_What the task requires_
Write out each of the rows below verbatim, omitting the pictures.

Structured pose outputs:
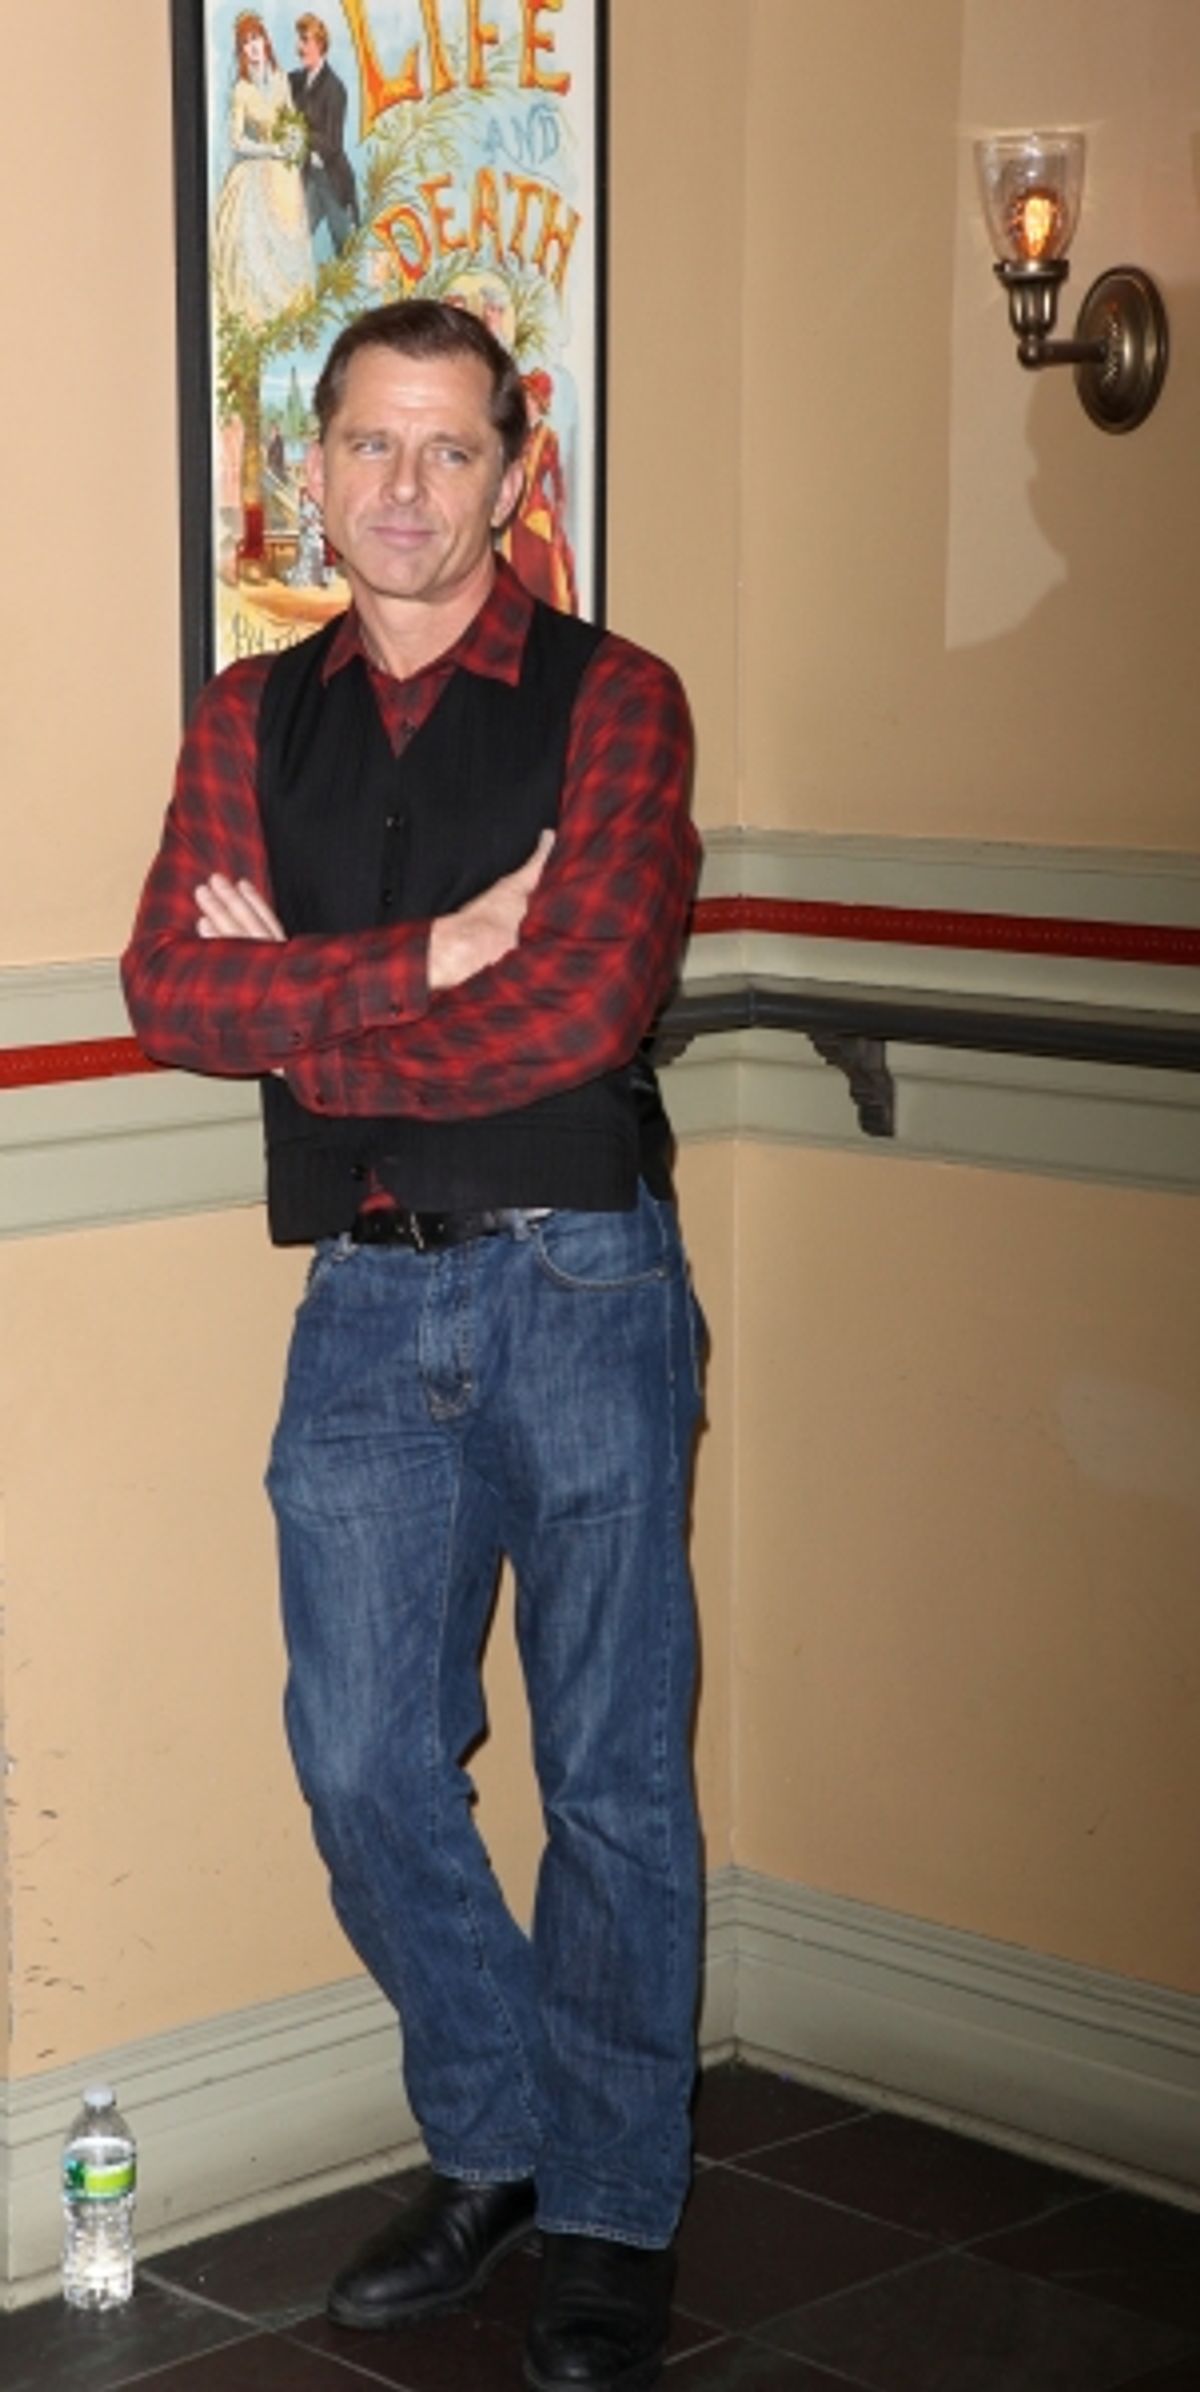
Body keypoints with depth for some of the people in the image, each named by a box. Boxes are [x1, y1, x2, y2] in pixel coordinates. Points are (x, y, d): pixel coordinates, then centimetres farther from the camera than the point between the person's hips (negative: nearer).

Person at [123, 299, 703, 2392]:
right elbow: (171, 990, -4)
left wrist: (301, 1008, -9)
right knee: (365, 1765, 5)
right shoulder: (253, 716, 10)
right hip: (366, 1299, 4)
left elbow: (579, 1005, -16)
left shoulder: (611, 699, -2)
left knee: (612, 1771, 4)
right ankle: (492, 2146, 27)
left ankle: (613, 2217, 20)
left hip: (578, 1289, -3)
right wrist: (427, 959, -14)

_Written answer_
Body keypoints with depth for some of the people in the image, each named by a box. Boxes are [x1, y1, x2, y2] in pixel coordinates. Points are (x, y, d): pixel coordinates, then centimetres farther from the camera than the point between the person's hips (negative: nearer).

Person at [123, 299, 703, 2392]:
right elbow: (171, 990, -4)
left wrist: (301, 1008, -9)
right knee: (365, 1765, 5)
right shoulder: (253, 716, 10)
right hip: (366, 1299, 4)
left elbow: (579, 1005, -16)
left shoulder: (611, 699, -2)
left knee: (612, 1771, 4)
right ankle: (492, 2146, 27)
left ankle: (613, 2217, 20)
left hip: (578, 1289, -3)
right wrist: (427, 959, -14)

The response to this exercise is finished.